CSX is a leading transportation company

CSX Corporation (CSX) is one of the leading transportation suppliers (IYT)(XTN) in the United States. The company provides rail-based transportation services, including traditional rail service (UNP) and the transport of intermodal containers and trailers (SEA), as well as other transportation services—such as rail-to-truck transfers and bulk commodity operations. The company’s network passes through 23 states, the District of Columbia, and the Canadian provinces of Ontario and Quebec. According to the company, around two-thirds of Americans live within its service territory.

Competitive advantage

In order to stay competitive, the company needs to spend large amounts of capital to set up infrastructure. These costs are recouped over a period, helping the company generate a sustainable income.

CSX offers a competitive advantage due to its strong branding, ability to keep costs low, and huge network, which is hard to replicate.

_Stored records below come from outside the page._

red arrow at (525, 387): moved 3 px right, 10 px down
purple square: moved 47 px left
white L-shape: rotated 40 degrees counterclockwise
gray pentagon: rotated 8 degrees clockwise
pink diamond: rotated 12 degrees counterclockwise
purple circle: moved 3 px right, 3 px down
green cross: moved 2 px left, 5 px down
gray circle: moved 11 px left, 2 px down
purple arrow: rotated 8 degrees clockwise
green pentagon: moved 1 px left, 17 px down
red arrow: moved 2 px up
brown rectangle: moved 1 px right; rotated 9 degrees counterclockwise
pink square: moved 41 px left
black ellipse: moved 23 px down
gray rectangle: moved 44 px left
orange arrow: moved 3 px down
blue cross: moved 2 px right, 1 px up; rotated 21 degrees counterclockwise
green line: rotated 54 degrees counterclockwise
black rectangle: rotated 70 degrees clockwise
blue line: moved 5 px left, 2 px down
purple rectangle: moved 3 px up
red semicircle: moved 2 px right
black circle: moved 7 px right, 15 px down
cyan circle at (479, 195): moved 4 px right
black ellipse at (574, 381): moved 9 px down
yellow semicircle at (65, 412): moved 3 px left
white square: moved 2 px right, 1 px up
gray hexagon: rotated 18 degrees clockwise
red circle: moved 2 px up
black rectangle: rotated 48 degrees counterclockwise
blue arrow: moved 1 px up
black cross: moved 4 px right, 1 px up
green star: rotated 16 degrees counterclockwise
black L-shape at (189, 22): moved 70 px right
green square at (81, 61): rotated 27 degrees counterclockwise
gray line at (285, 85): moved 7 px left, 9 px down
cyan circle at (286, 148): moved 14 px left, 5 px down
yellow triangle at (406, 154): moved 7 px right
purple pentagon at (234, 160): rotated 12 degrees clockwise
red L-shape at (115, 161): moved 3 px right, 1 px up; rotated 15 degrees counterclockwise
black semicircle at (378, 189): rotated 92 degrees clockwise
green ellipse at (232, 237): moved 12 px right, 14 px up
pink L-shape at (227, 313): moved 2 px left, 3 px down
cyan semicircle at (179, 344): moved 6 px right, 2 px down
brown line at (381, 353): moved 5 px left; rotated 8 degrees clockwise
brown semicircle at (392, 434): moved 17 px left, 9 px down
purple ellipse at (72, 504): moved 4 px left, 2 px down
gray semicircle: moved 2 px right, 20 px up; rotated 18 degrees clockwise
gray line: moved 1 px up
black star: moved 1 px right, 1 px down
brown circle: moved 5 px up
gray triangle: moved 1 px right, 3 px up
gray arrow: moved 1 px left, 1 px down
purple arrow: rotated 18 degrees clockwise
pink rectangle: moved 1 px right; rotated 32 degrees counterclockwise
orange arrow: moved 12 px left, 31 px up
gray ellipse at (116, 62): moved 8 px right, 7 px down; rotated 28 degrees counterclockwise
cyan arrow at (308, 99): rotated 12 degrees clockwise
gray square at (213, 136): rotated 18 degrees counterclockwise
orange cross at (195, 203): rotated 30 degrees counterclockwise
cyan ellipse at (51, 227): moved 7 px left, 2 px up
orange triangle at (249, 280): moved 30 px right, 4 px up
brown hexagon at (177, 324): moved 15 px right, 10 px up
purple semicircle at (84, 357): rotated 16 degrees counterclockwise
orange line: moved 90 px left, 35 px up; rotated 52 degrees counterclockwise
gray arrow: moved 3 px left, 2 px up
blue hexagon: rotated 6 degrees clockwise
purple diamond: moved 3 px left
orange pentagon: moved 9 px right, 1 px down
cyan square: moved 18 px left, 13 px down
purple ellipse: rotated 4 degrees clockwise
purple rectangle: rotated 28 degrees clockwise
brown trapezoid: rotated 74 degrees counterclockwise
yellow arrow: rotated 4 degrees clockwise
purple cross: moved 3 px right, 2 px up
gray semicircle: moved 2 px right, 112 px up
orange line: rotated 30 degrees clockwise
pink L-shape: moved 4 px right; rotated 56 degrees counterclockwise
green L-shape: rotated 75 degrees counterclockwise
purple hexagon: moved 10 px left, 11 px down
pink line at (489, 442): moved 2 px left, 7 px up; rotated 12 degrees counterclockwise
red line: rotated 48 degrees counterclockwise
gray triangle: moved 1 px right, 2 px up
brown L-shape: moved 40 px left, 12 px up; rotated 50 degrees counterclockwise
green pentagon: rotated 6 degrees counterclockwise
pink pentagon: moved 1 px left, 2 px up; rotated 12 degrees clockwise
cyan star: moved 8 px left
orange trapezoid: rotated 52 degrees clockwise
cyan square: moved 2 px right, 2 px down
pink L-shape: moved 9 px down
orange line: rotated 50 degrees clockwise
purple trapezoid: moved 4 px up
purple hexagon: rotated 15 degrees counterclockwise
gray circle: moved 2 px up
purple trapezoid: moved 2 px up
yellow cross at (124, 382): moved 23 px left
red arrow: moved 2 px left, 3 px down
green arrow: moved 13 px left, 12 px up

Over the last decade, the company’s gross margin jumped from 56.8% in 2007 to a record high of 63.1% in 2016. The substantial rise in gross margin shows the company’s ability to set service prices without considering the costs involved. In inflationary environments, this advantage provides substantial leeway to raise prices and maintain profitability.

Looking at its prospects, we see that the company is likely to generate higher earnings growth that’s sustainable enough to strengthen its economic moat.